Cohere's v3 compression modes offer integer8 and binary quantization alongside the full float32 embeddings. Integer8 quantization reduces storage by 4x while maintaining near-full-precision quality for most retrieval tasks. Binary quantization reduces storage by 32x with approximately 3–5% quality reduction on English retrieval, making it viable for applications where storage cost is paramount. Testing both quantization levels on a representative query-document evaluation set before committing to a quantization configuration ensures that the quality tradeoff is acceptable for the specific application requirements.
Cohere's rerank-english-v3.0 model provides cross-encoder reranking as a managed API service, accepting a query and a list of documents and returning relevance scores without requiring model hosting. The reranker API supports up to 100 documents per request and returns scores within 200–500ms, making it viable for latency-tolerant production pipelines. Combining Cohere's embedding API for retrieval with the reranker API for reranking provides a fully managed two-stage retrieval pipeline without any self-hosted model infrastructure, at the cost of two API calls per query and the associated latency of each call.

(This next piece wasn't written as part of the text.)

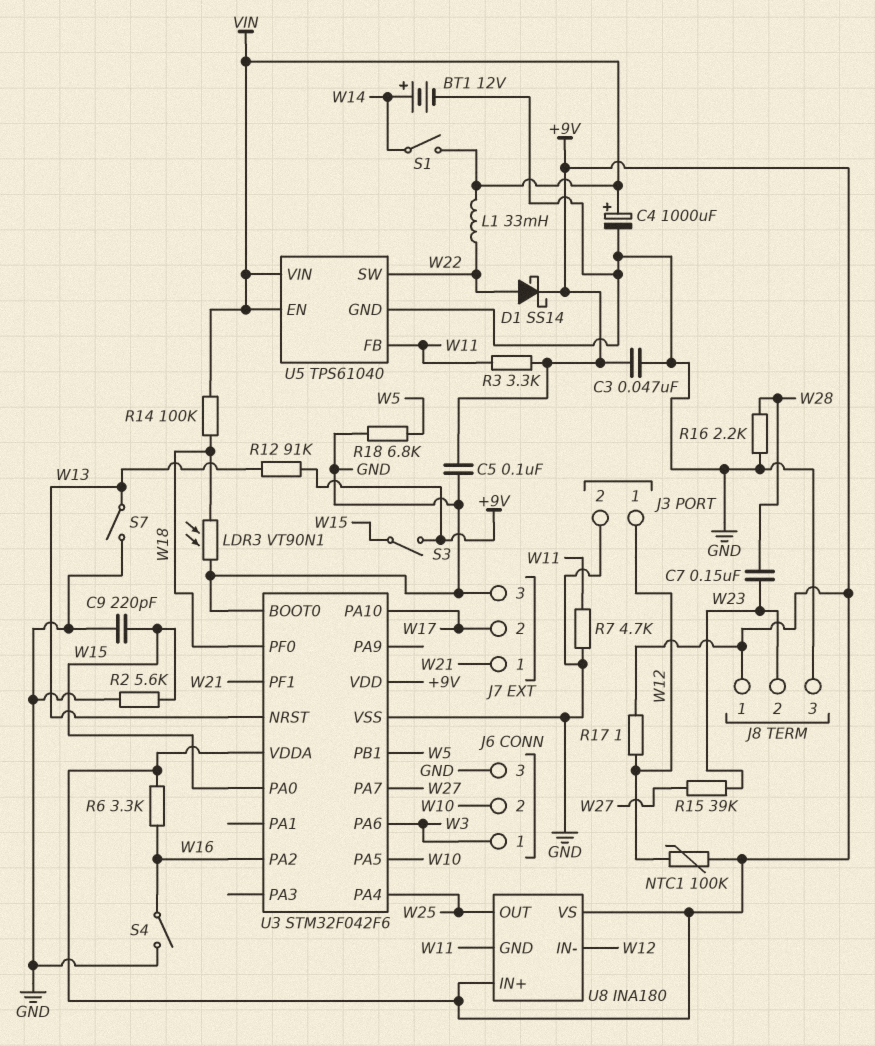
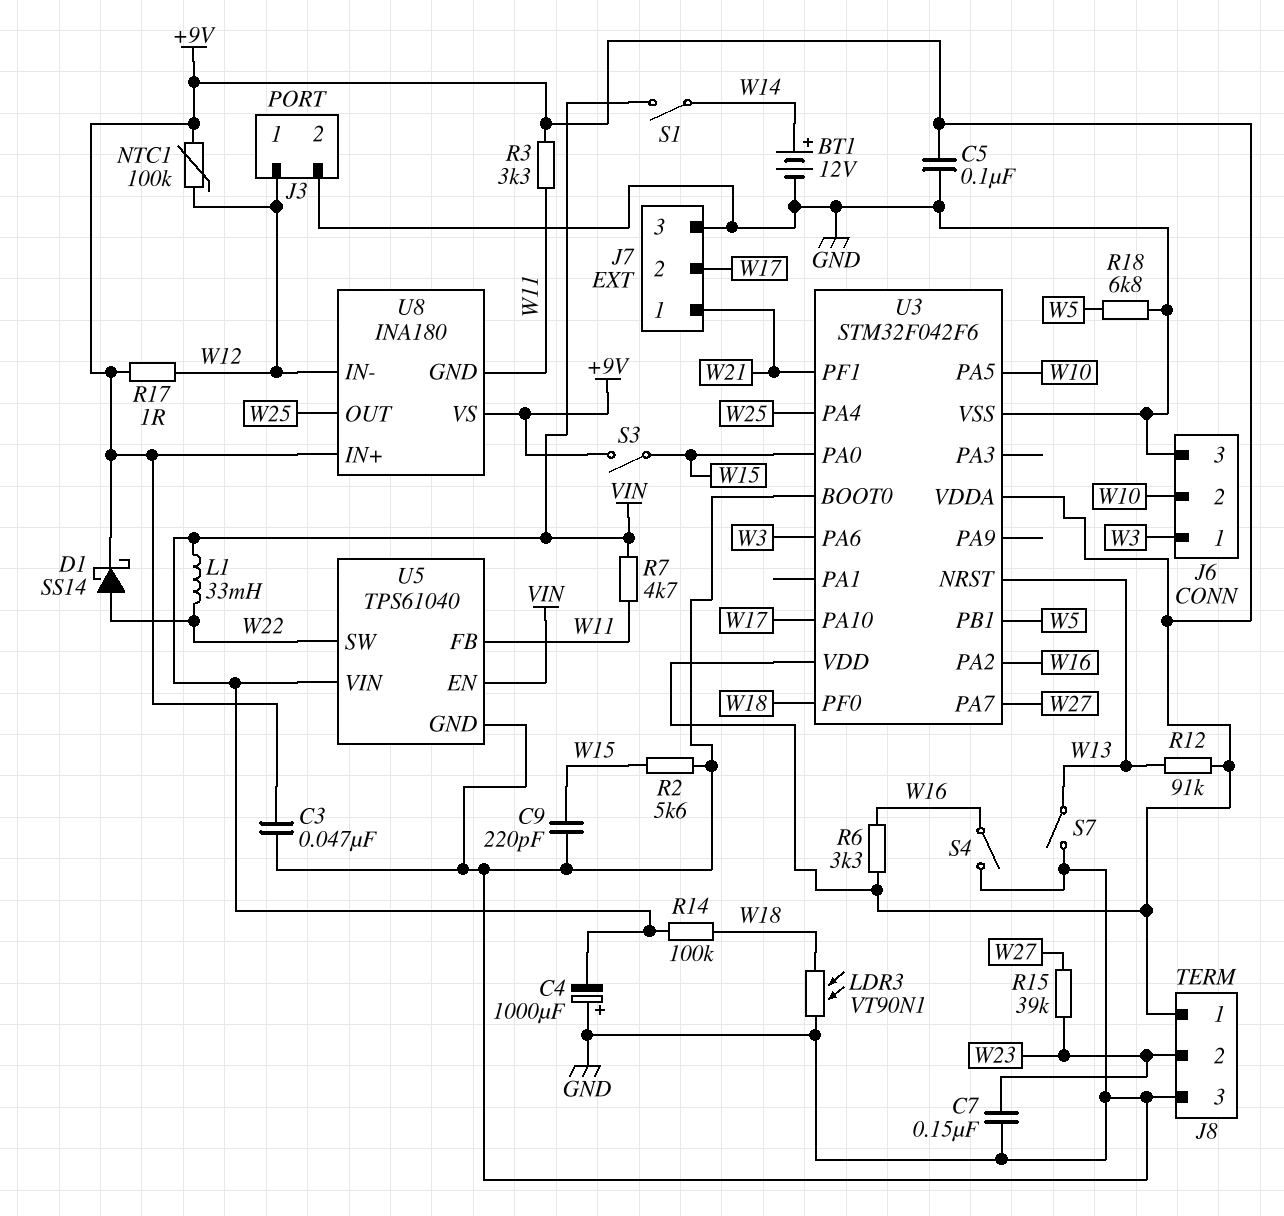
C4: 1000uF (plus VIN, minus GND) -> 1000uF (plus GND, minus VIN)
C7: 150nF (W23, W28) -> 150nF (GND, W23)
R7: 4.7k (GND, W11) -> 4.7k (VIN, W11)
R16: 2.2k (GND, W28) -> none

Cohere's rerank-english-v3.0 model provides cross-encoder reranking as a managed API service, accepting a query and a list of documents and returning relevance scores without requiring model hosting. The reranker API supports up to 100 documents per request and returns scores within 200–500ms, making it viable for latency-tolerant production pipelines. Combining Cohere's embedding API for retrieval with the reranker API for reranking provides a fully managed two-stage retrieval pipeline without any self-hosted model infrastructure, at the cost of two API calls per query and the associated latency of each call.
Cohere Embed's integration with AWS Bedrock and Azure AI enables enterprise deployments that process all data within regional cloud boundaries without sending text to Cohere's own infrastructure. This data residency capability is important for regulated industries (healthcare, finance, legal) where data must remain within specific geographic or organizational boundaries. The AWS Bedrock integration exposes Cohere Embed via the standard Bedrock API, enabling cost allocation via AWS budgets and integration with AWS IAM for fine-grained access control — significant operational advantages for organizations already standardized on AWS infrastructure.